Data excerpts:
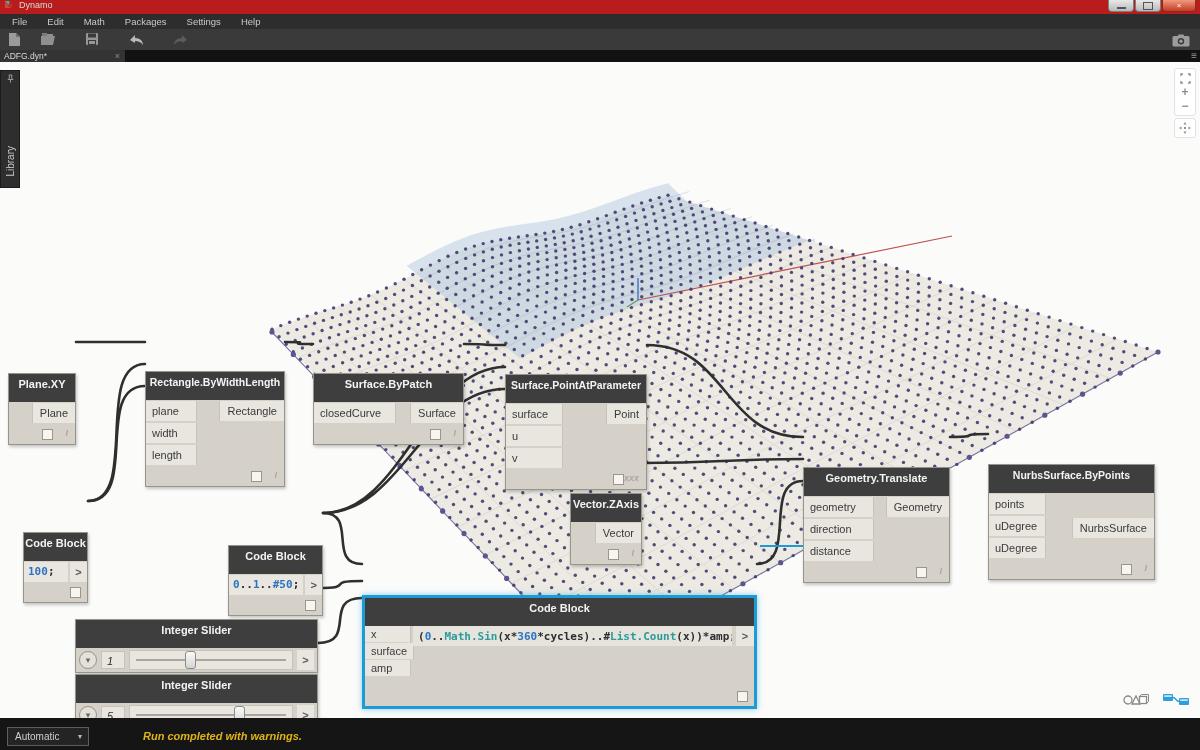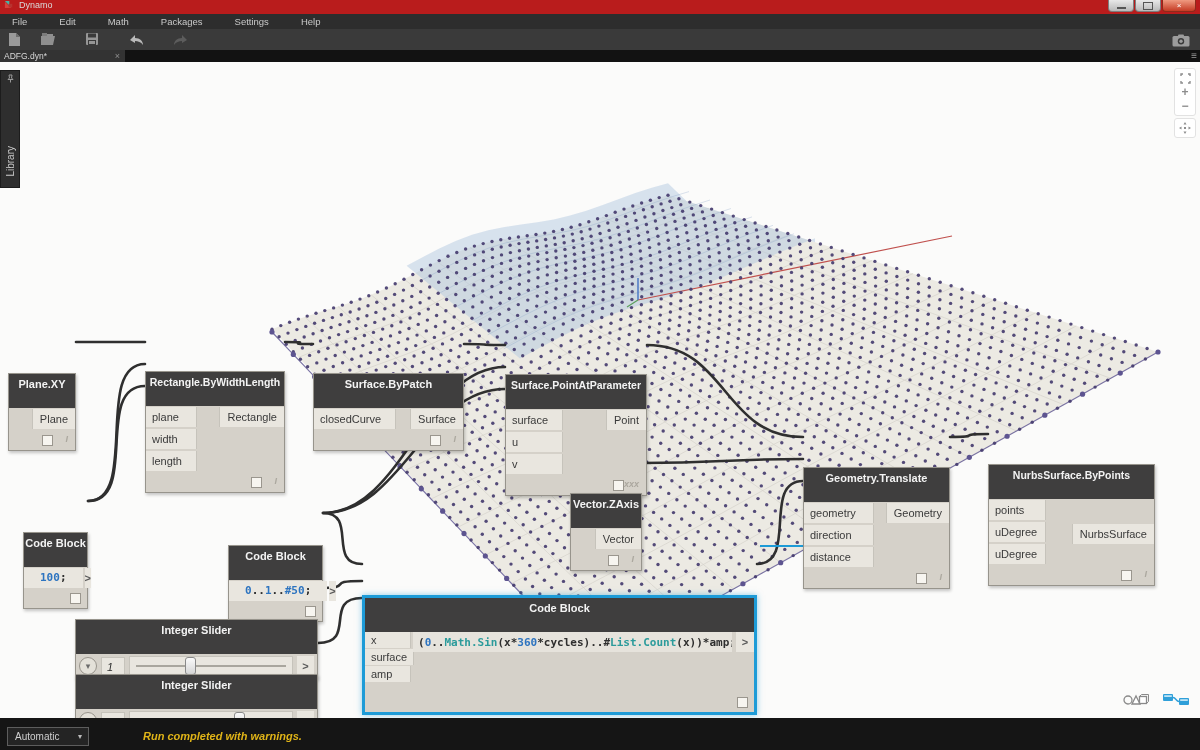--- a/index.html
+++ b/index.html
@@ -20,7 +20,7 @@
   .winbtn .minbar{width:9px;height:2px;background:#555;margin-top:4px;}
   .winbtn .maxbox{width:8px;height:6px;border:1.5px solid #555;}
   .menubar{position:absolute;left:0;top:14px;width:1200px;height:15px;background:#2d2d2d;
-           display:flex;align-items:center;gap:32px;padding-left:12px;box-sizing:border-box;z-index:20;}
+           display:flex;align-items:center;gap:20px;padding-left:12px;box-sizing:border-box;z-index:20;}
   .menu-item{color:#c9c9c9;font-size:9.5px;cursor:default;}
   .toolbar{position:absolute;left:0;top:29px;width:1200px;height:21px;background:#3a3a3a;z-index:20;}
   .tool-ic{position:absolute;top:3px;width:16px;height:15px;}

## Description of the task
For each line above, output its wording exactly and leave out any picture.

## Answer to the exercise
--- a/index.html
+++ b/index.html
@@ -20,7 +20,7 @@
   .winbtn .minbar{width:9px;height:2px;background:#555;margin-top:4px;}
   .winbtn .maxbox{width:8px;height:6px;border:1.5px solid #555;}
   .menubar{position:absolute;left:0;top:14px;width:1200px;height:15px;background:#2d2d2d;
-           display:flex;align-items:center;gap:32px;padding-left:12px;box-sizing:border-box;z-index:20;}
+           display:flex;align-items:center;gap:20px;padding-left:12px;box-sizing:border-box;z-index:20;}
   .menu-item{color:#c9c9c9;font-size:9.5px;cursor:default;}
   .toolbar{position:absolute;left:0;top:29px;width:1200px;height:21px;background:#3a3a3a;z-index:20;}
   .tool-ic{position:absolute;top:3px;width:16px;height:15px;}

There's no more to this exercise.